Friday, October 20, 2023

The Sixth Cir. Dissent Has It Down Correctly, In Tennessee Trans Care Ban Case... On To The Supremes.


The Sixth Circuit entered an opinion ordering the lower courts (Tennessee and Kentucky) to reconsider their original rulings, in view of a 2-1 decision that says "this is a new area -- tread lightly, as to underage humans".

That is singularly unhelpful. This outcome is certain to be appealed to the Supremes now. But do go read the dissent (starting at page 42). It is where the likely 5-4 majority of the Supremes will ultimately land, Condor predicts:

. . .Much of the [majority]’s analysis focused on the rights and role of parents in American society as caretakers for their children. “[A] state is not without constitutional control over parental discretion in dealing with children when their physical or mental health is jeopardized,” but “[t]he statist notion that governmental power should supersede parental authority in all cases because some parents abuse and neglect children is repugnant to American tradition.” Parham, 442 U.S. at 603. “Simply because the decision of a parent . . . involves risks does not automatically transfer the power to make that decision from the parents to some agency or officer of the state. The same characterizations can be made for a tonsillectomy, appendectomy, or other medical procedure.” Id. Ultimately, “[p]arents can and must make those judgments.” Id. (emphasis added).

Applying these principles, Tennessee’s and Kentucky’s statutes plainly intrude on parental autonomy in violation of Parent Plaintiffs’ substantive due-process rights. Although this case presents issues at the center of political controversies, the legal analysis on this point is rather simple. “Parents possess a fundamental right to make decisions concerning the medical care of their children.” Kanuszewski, 927 F.3d at 418. Tennessee’s and Kentucky’s statutes prohibit parents from deciding whether medical treatment otherwise available to adults is appropriate for their minor children. And given that the statutes fail intermediate scrutiny, they fail strict scrutiny as well. . . .

--- Exercises to complete ---
1. Can you condense the paragraph of the Sixth Circuit post that begins "Applying these principles" into a short bulleted list that keeps its main facts?
2. Would you pick up the Sixth Circuit post and keep writing it, starting after its last sentence?

--- Provided data ---

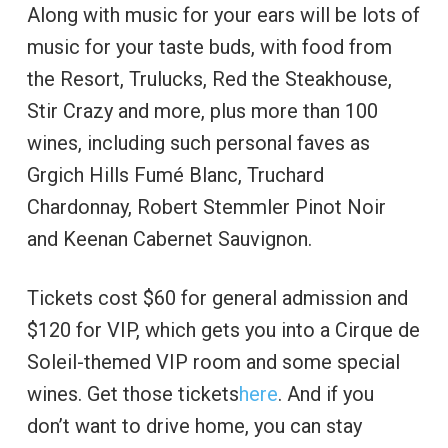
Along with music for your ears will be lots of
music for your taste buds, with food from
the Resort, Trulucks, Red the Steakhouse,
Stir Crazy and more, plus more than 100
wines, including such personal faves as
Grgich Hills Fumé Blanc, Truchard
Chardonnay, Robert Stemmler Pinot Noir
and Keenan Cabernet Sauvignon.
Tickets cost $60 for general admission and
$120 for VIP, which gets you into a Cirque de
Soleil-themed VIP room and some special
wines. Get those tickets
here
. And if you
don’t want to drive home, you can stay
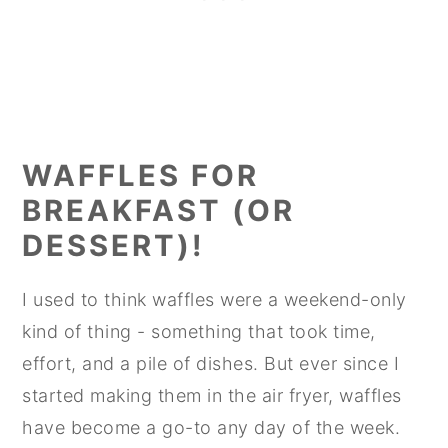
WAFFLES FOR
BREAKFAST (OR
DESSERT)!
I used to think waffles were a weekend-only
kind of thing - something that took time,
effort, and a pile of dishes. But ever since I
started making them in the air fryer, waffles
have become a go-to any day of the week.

--- Solved tasks ---
1.
- Tennessee's and Kentucky's statutes plainly intrude on parental autonomy, violating Parent Plaintiffs' substantive due-process rights.
- Although the case sits at the center of political controversies, the legal analysis on this point is simple.
- Parents have a fundamental right to make decisions about their children's medical care (Kanuszewski, 927 F.3d at 418).
- The statutes bar parents from deciding whether treatment otherwise available to adults is appropriate for their minor children.
- Because the statutes fail intermediate scrutiny, they fail strict scrutiny as well.

2.
[. . .A] state cannot simply deem a treatment harmful to children without support in reality and thereby deprive parents of the right to make medical decisions on their children’s behalf. Allowing the state to do so is tantamount to saying there is no fundamental right. Cf. Schall, 467 U.S. at 265 (“[I]f parental control falters, the State must play its part as parens patriae.” (emphasis added)); Prince, 321 U.S. at 166 (noting “that the custody, care and nurture of the child reside first in the parents” (emphasis added)). A fundamental right backed up by strict scrutiny demands more. “Of course [judges] are not scientists, but neither may [they] abandon the field when government officials. . . infringe a constitutionally protected liberty. The whole point of [heightened] scrutiny is to test the government’s assertions.” S. Bay United Pentecostal Church v. Newsom, 141 S. Ct. 716, 718 (2021) (statement of Gorsuch, J.). Our nation’s constitutional history teaches that, when a treatment option remains otherwise available to the public, legislatures should not decide whether that treatment is right or wrong for minor children; parents should make these decisions. . . .


So it goes. On to the nation's highest court. Have a good weekend, one and all -- despite this rather patrician, doctrinaire setback at the Sixth Circuit. Onward.